With regard to recruitment, Egyptian peasants first arrived in Cairo and then moved to base depots in the Canal Zone, where military officials disinfected, clothed, equipped, and organized them into different gangs and companies of laborers. The martial law regime that the British established in Egypt during the war sent most members of the ELC to Palestine, but others also went to Mesopotamia, France, Italy, Salonika, and the Dardanelles to perform jobs such as railway construction, laying pipelines, and digging trenches. Although Egyptians who served in the ELC were not technically frontline soldiers and were paid a daily wage, a large number of these men suffered from wartime injuries, disease, and death.

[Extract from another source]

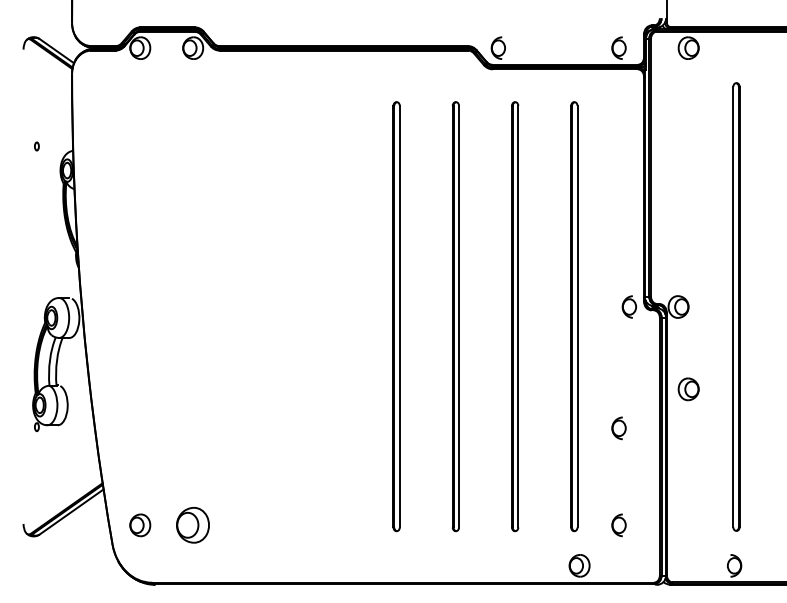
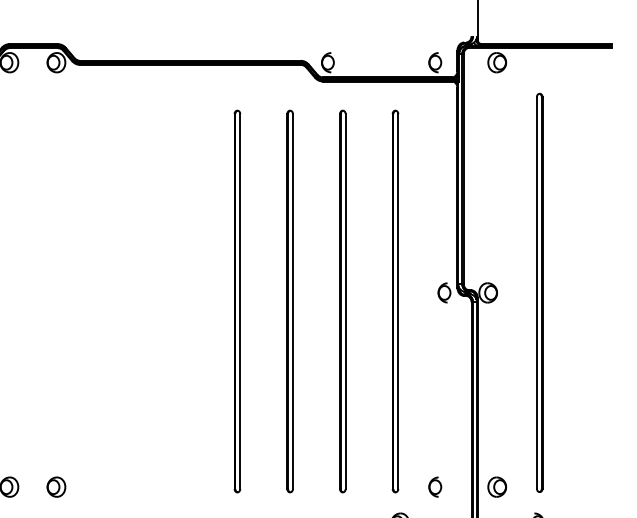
part: (688, 389) -> (497, 487), moved
part: (618, 428) -> (434, 400), removed
part: (193, 525) -> (56, 487), size x0.62

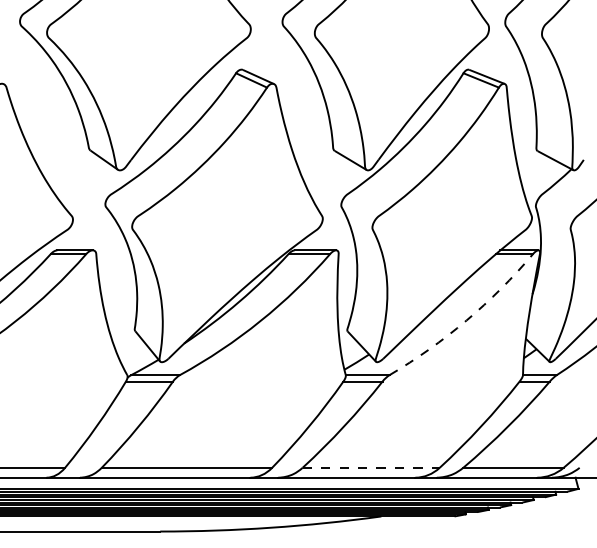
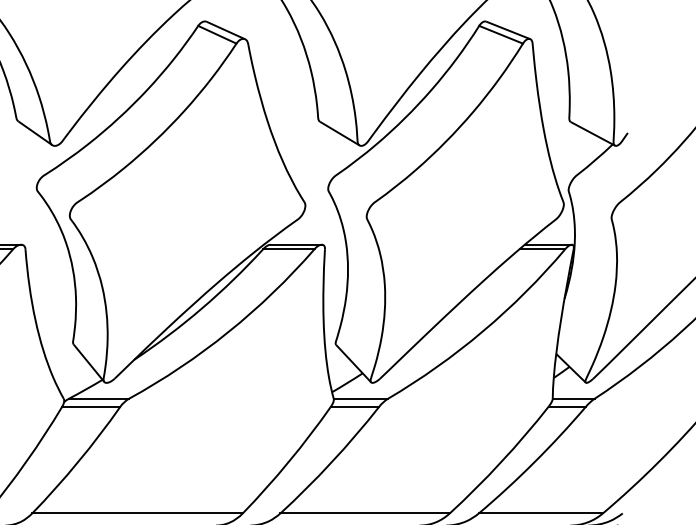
arc: (466, 320) -> (482, 331), dashed -> solid
line: (371, 467) -> (365, 512), dashed -> solid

The labor and camel corps that the British Army created played a critical role in the material success of the Allied war effort in the Middle East. Yet these corps, and the ELC in particular, remain understudied. However, both the Imperial War Museum (http://www.iwm.org.uk/collections/item/object/17980) and the Australian War Memorial (http://cas.awm.gov.au/item/H00301) contain drawings and photographic collections documenting the hard work performed by ELC members. Examining these visual collections in conjunction with the letters, diaries, and autobiographical memoirs that soldiers wrote during the war not only raises questions about the transnational nature of labor, but also about the collective experience of the war for Egyptian workers, their families, and the military officials who depended heavily on their subaltern recruits.